The Dangers of Over-Diagnosis
While mistakenly avoiding a food you can eat is certainly less dangerous than accidentally eating something that will send you to the hospital, there are some serious repercussions to this trend of over-diagnosis, Riedl says.
For the individual patient with a misdiagnosis, they can be put on very restrictive diets that can cause a lot of stress and anxiety, he says, and occasional nutritional problems.
"I spend a lot of time educating people on what constitutes a real allergy and what level of concern they need to have" because patients come in thinking they are more allergic than they are, Riedl says. "It's very important that they're not worried about having a life-threatening problem when that's not the case."
On a more public health level, over-diagnosis "leads to some trivialization of this condition," Riedl says, "and people start to associate food allergy with dislike of a food or mild intolerance," which makes people take true food allergies less seriously.
Dane agrees, saying that this type of colloquial use of the term "allergic" is annoying because "it diminishes the seriousness of the situation that people with allergies live with day in and day out."
Putting Allergy Tests to the Test
How do you know your food allergy is for real?

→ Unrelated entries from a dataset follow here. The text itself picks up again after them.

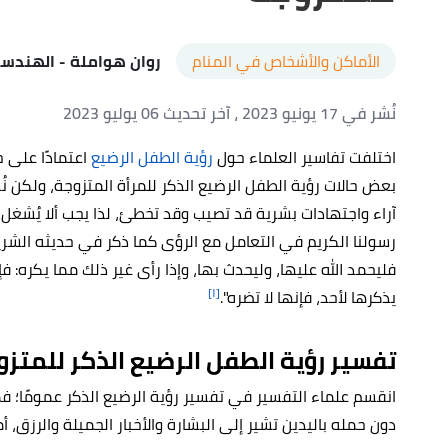
الأماكن والأشخاص في المنام
روان هواملة
- الهندسة
نُشر في 17 يونيو 2023
، آخر تحديث 06 يوليو 2023
اختلفت تفاسير العلماء حول
رؤية الطفل الرضيع
اعتمادًا على 
بعض حالات رؤية الطفل الرضيع الذكر للمرأة المتزوجة، ولكن نُ
آراء واجتهادات بشرية قد تصيب وقد تخطئ، لذا يجب ألا يُشغل 
رسولنا الكريم في التعامل مع الرؤى كما ذكر في حديثه الشريف:
فليحمد الله عليها، وليحدث بها، وإذا رأى غير ذلك مما يكره:
[١]
يذكرها لأحد، فإنها لا تضره".
تفسير رؤية الطفل الرضيع الذكر للمتز
انقسم علماء التفسير في تفسير رؤية الرضيع الذكر عمومًا؛ ف
دون حمله باليدين تشير إلى البشارة والأخبار الجميلة والرزق، 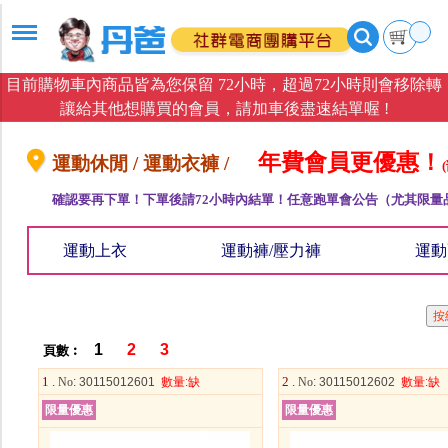
目前購物車內商品皆為您保留 72小時，超過72小時則會移除轉
讓給其他想購買的會員，請加車後盡速結單喔 !
年費會員更優惠！
運動休閒 / 運動衣褲 /
確認要再下單！下單後請72小時內結單！任意跑單會公告（尤其限量
運動上衣
運動褲/壓力褲
運動
1
2
3
頁數︰
1 .
2 .
No
: 30115012601
數量
:缺
No
: 30115012602
數量
:缺
限量優惠
限量優惠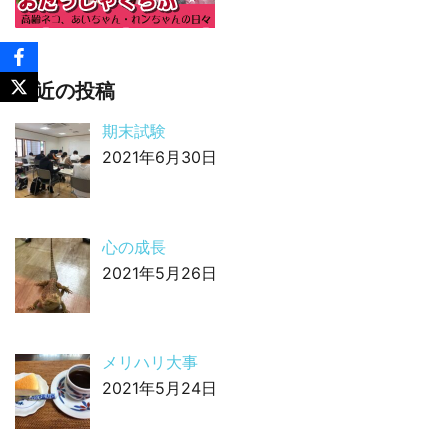
最近の投稿
期末試験
2021年6月30日
心の成長
2021年5月26日
メリハリ大事
2021年5月24日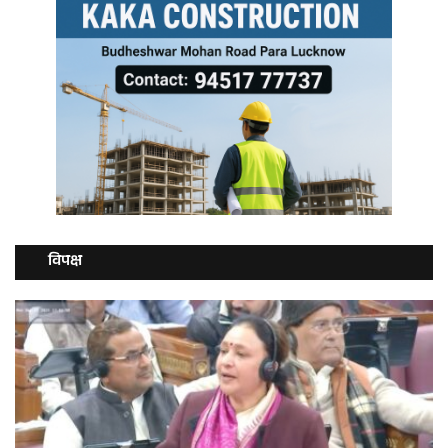
विपक्ष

The two main allergy tests, the skin test, and a blood serum test -- which looks for antibodies in the blood for specific foods -- are not conclusive on their own, Sampson says.
"The tests are good for telling us if someone has antibodies for a food, not so good for telling us if someone will have a reaction to the food," he says. "The more antibodies you have, the higher the likelihood of an allergic reaction, but even that's not full proof," he adds.

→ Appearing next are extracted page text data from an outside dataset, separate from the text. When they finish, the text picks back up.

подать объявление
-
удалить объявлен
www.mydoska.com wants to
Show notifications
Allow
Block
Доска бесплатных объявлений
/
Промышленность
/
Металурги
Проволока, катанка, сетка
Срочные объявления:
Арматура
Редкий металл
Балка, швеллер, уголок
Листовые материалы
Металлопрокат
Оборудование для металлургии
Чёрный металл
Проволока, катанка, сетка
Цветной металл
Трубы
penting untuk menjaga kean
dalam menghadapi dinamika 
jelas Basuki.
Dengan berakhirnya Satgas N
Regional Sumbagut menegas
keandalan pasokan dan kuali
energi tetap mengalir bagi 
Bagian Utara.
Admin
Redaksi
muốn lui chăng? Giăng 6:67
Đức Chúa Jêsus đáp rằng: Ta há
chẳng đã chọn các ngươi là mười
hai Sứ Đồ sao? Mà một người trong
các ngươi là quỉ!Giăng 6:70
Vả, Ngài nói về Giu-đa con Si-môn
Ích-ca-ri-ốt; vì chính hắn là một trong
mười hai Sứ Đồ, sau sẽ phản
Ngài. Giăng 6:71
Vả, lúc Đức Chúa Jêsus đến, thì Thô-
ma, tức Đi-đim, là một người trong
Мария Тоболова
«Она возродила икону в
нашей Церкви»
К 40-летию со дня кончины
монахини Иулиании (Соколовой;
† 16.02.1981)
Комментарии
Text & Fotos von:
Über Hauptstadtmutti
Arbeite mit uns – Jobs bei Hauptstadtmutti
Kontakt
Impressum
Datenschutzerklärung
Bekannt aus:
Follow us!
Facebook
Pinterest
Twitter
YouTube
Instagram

So if you've been diagnosed as allergic after one of those tests, but you haven't had an allergic reaction to that food in the past, it's likely that you are not actually allergic, Sampson says.
The "gold standard" of allergy testing is something called an oral food challenge, Riedl says, in which small amounts of the food in question are disguised and given to the patient while they are under observation. This is best done if the patient doesn't know if they are actually getting the food so they don't anticipate a reaction.
Unfortunately, this type of test is time-consuming, so many doctors are reluctant to do it, Riedl says.
The Future of Food Allergies
Short of the food challenge, antibody levels and a past history of reactions, when interpreted by an experienced professional, are the best way to work through what is a food allergy and what is just a food aversion, or a bad case of indigestion.
With the help of the National Institute of Allergy and Infectious Diseases project on this topic, allergists hope that a clearer understanding of diagnosis and management of food allergies can be found.
"The amount of information we have now is very limited," Sampson says. "My hope for this article, and these guidelines, is that people who have control of funding will realize the need to put money into research on this. That would be a tremendous service."